早在20世纪50年代中期,一些学者便开始把性别与环境风险联系起来进行研究。人们普遍相信发展和现代化进程对于男女两性的影响是不同的,环境风险对女性有更大的影响,但对于这一结论,学术界却缺乏足够的理论解释和实证研究。美国学者德布拉·J.戴维森(Debra J. Davidson)和威廉姆·R.弗洛伊登伯格(William R. Freudenberg)发现了这一问题,并试图弥补这一缺憾。他们研究了从1956年到1996年这40年间美国社会关于性别与环境风险的研究,概括分析了五个普遍假设:(1)知识决定论。人们普遍相信男性比女性更有知识应对各种环境和健康风险,因此对这些问题更少担忧。但根据戴维森等人的分析,这一假设似乎与传统的性别认知,以及文化与教养相分离的二元论相关,“认为女性的空间通常局限在私人领域,所以更关心孩子的养育、食物的生产、健康和其他一类的‘自然’责任;即便是职业女性,也被认为要对家庭和子女养育负更大的责任。而男性的空间在于公共或者文化领域,包括商业、政治和科学领域。”(2)体制信任决定论。这种假设主张与男性相比,女性对于体制不那么信任,特别表现在科学、技术和政府管理体制方面,这导致女性在这些方面的信心和信任较少,因而更关心环境问题,更有可能由于水污染而谴责地方政府。(3)经济角色决定论。这一假设更强调性别与经济角色之间的关系。由于男性是家庭经济的主要支柱,所以他们比女性更关心经济问题,更为支持使用新能源,把它看成是科技问题。而女性更多地把能源问题看成是环境问题。然而根据戴维森等人的分析,在环境与技术风险问题上,男女两性的态度并没有明显的差异,尽管女性可能更关注核设施和核废物的潜在风险。(4)安全关注论。这一假设认为女性更关注健康和安全问题,因此对于特定的环境风险,女性比男性更加担忧。戴维森等人也认为,这种观点可以得到有力的证明,这与女性是养育者和关怀提供者的身份相关,无论是在家庭还是社区中都是如此。(5)父母角色决定论。这一假设强调父亲和孩子在一起时,对于环境风险的关注较低,而母亲和孩子在一起时,会特别关注环境风险和相关的问题。然而,戴维森等人却认为这一假设似乎与经济角色决定论一样没有显著的性别差异。[7]通过戴维森等人的回顾式研究,人们可以发现,从20世纪50年代至90年代,西方女性主义学者更多地关注在环境风险感知方面的性别差异问题,而缺乏从理论上针对饮用水问题进行性别伦理方面的分析。

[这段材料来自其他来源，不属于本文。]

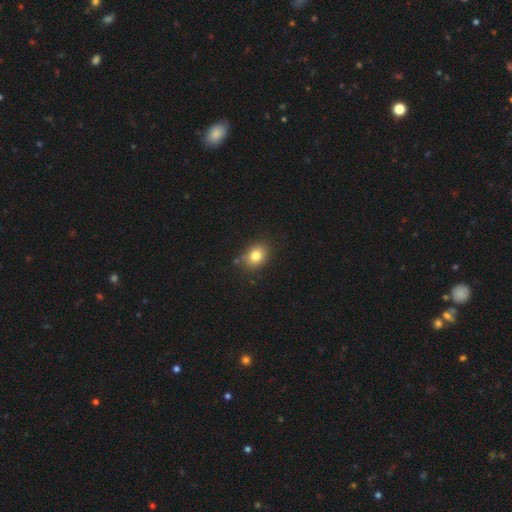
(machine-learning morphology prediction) Smooth or featured?
  - smooth: 80% *
  - star or artifact: 10%
  - featured or disk: 9%
How rounded?
  - in between: 62% *
  - round: 37%
  - cigar-shaped: 1%
Merging?
  - none: 80% *
  - minor disturbance: 13%
  - merger: 4%
  - major disturbance: 3%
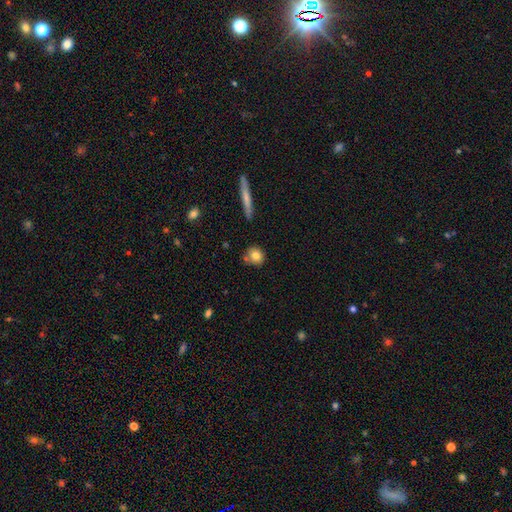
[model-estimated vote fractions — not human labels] smooth_or_featured: smooth (p=0.78) [alt: featured or disk p=0.13]
how_rounded: round (p=0.80) [alt: in between p=0.17]
merging: none (p=0.74) [alt: minor disturbance p=0.15]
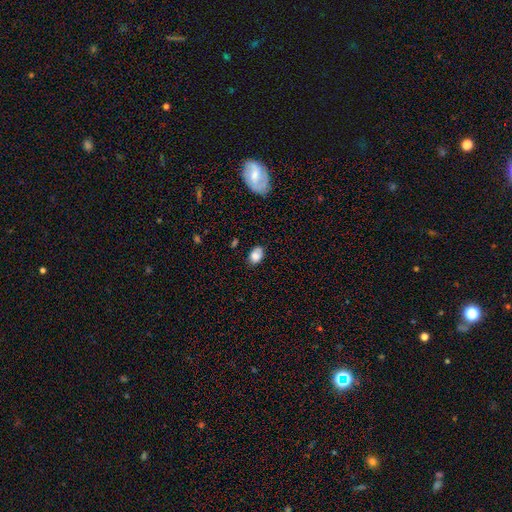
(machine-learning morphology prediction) A smooth galaxy with no disk features (82%) that is in between round and cigar-shaped (78%). Merging: none (69%).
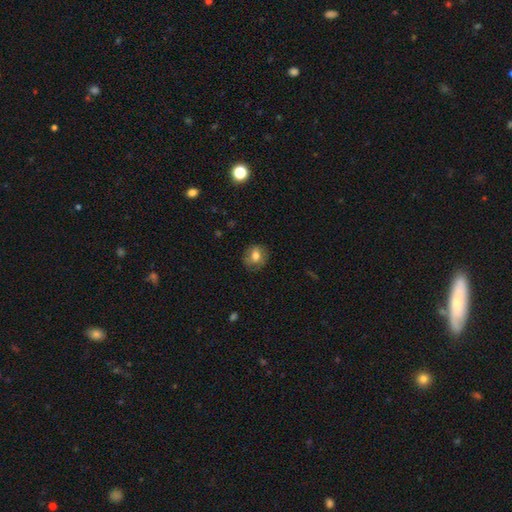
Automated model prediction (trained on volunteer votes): A smooth galaxy with no disk features (72%) that is round (68%). Merging: none (76%).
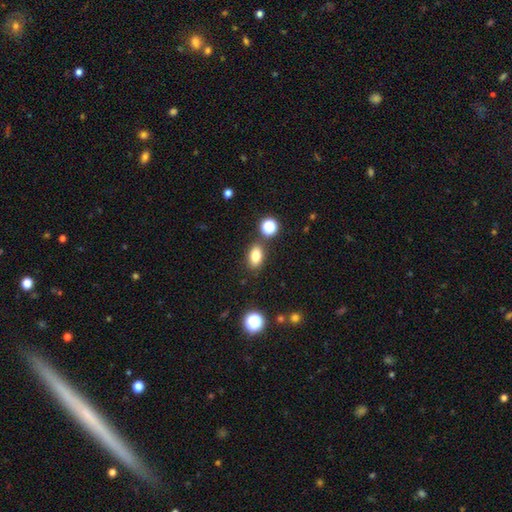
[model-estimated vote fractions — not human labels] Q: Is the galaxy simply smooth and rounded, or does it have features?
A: smooth — 82%.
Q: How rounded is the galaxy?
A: in between — 84%.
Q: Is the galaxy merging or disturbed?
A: none — 81%.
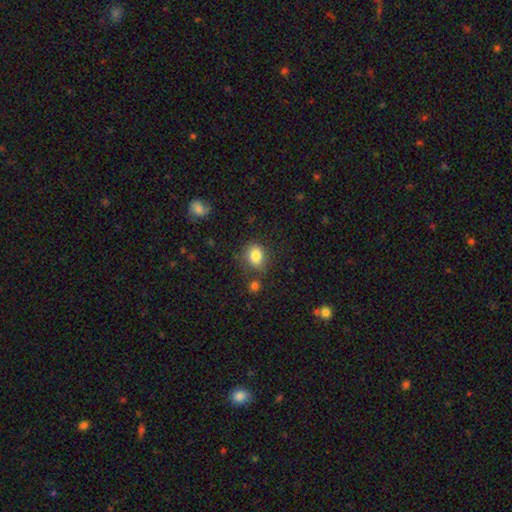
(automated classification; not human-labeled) Q: Smooth or featured?
A: smooth (83%); runner-up: star or artifact (10%)
Q: How rounded?
A: in between (50%); runner-up: round (49%)
Q: Merging?
A: none (69%); runner-up: minor disturbance (19%)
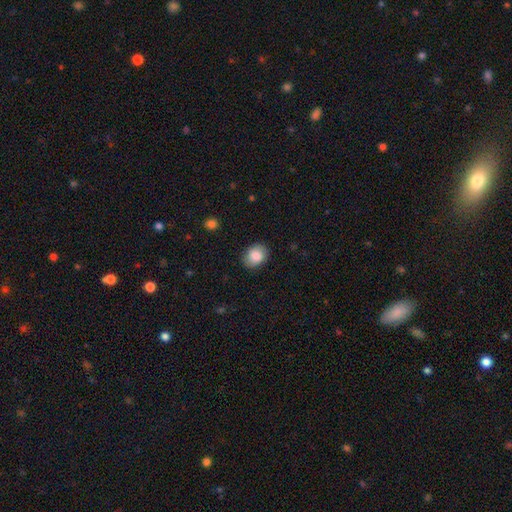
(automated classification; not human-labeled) This appears to be a smooth galaxy with no disk features (85%) that is in between round and cigar-shaped (58%). Merging: none (87%).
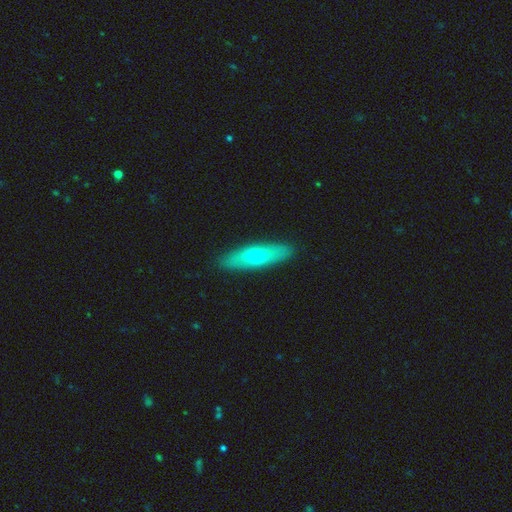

1996年,美国学者露丝·梅辛蒂克(Ruth Meinzen-Dick)等人开始把水与女性的财产权(Property Rights)联系起来研究,关注到性别对于自然资源产权分配的影响,强调在传统意义上的、重要的自然资源,例如土地、树木和水等,这些往往都掌握在男性手中,所以从财产权角度来讨论自然资源分配问题具有重要的意义,因为这一权利体现出人与人之间的关系,以及基于性别、年龄和种族等方面的差异,人们之间现实和潜在的利益冲突。梅辛蒂克等人也特别关注到对于财产权进行性别分析,“性别分析是应用到财产权研究的一个恰当的工具,尤其是把这一工具成功地引入政策设计的时候。”[8]实际上,这一研究已经从伦理学角度把水资源、自然资源与分配公正联系起来,要求男女在自然资源权利方面的平等。罗丹斯·阿勒斯(Rhodante Ahlers)和玛格丽特·兹瓦特文(Margreet Zwarteveen)敏锐地看到,“今天的水分配问题包含着复杂而具有内在政治含义的选择。主流的水话语依旧是新自由主义的话语,通过自然化、普遍化和抽象的物化掩盖了分配的政治选择。”[9]阿勒斯等人还试图分析当代社会新自由主义关于性别与水资源的理论,认为虽然一些女性主义学者看到个体化和私有财产权角度分析能够提供一种可能性,思考自然资源分配的性别不平等问题,但人们也必须意识到,这种新自由主义也把水资源使用在非农业的商品市场方面,以便达到用水获利的目的。因而,女性主义需要用一种批判的视角分析这些新自由主义概念如何复制了自然与社会、自然与人类,以及私人与公共领域的二元区分,致使女性成为水资源分配的边缘群体。阿勒斯等人提醒人们注意到水权问题,因为水资源与其他自然资源不同,它是流动的、不固定的,更容易在社会经济和法律层面引发所属权纠纷。这种水权包括对于水资源本身的权利,获得水运输所要求的设施和技术的权利,决定水分配的权利,以及决定谁将有何种权利的权利。女性不仅要争取饮用水的权利,还要争取生产用水的权利。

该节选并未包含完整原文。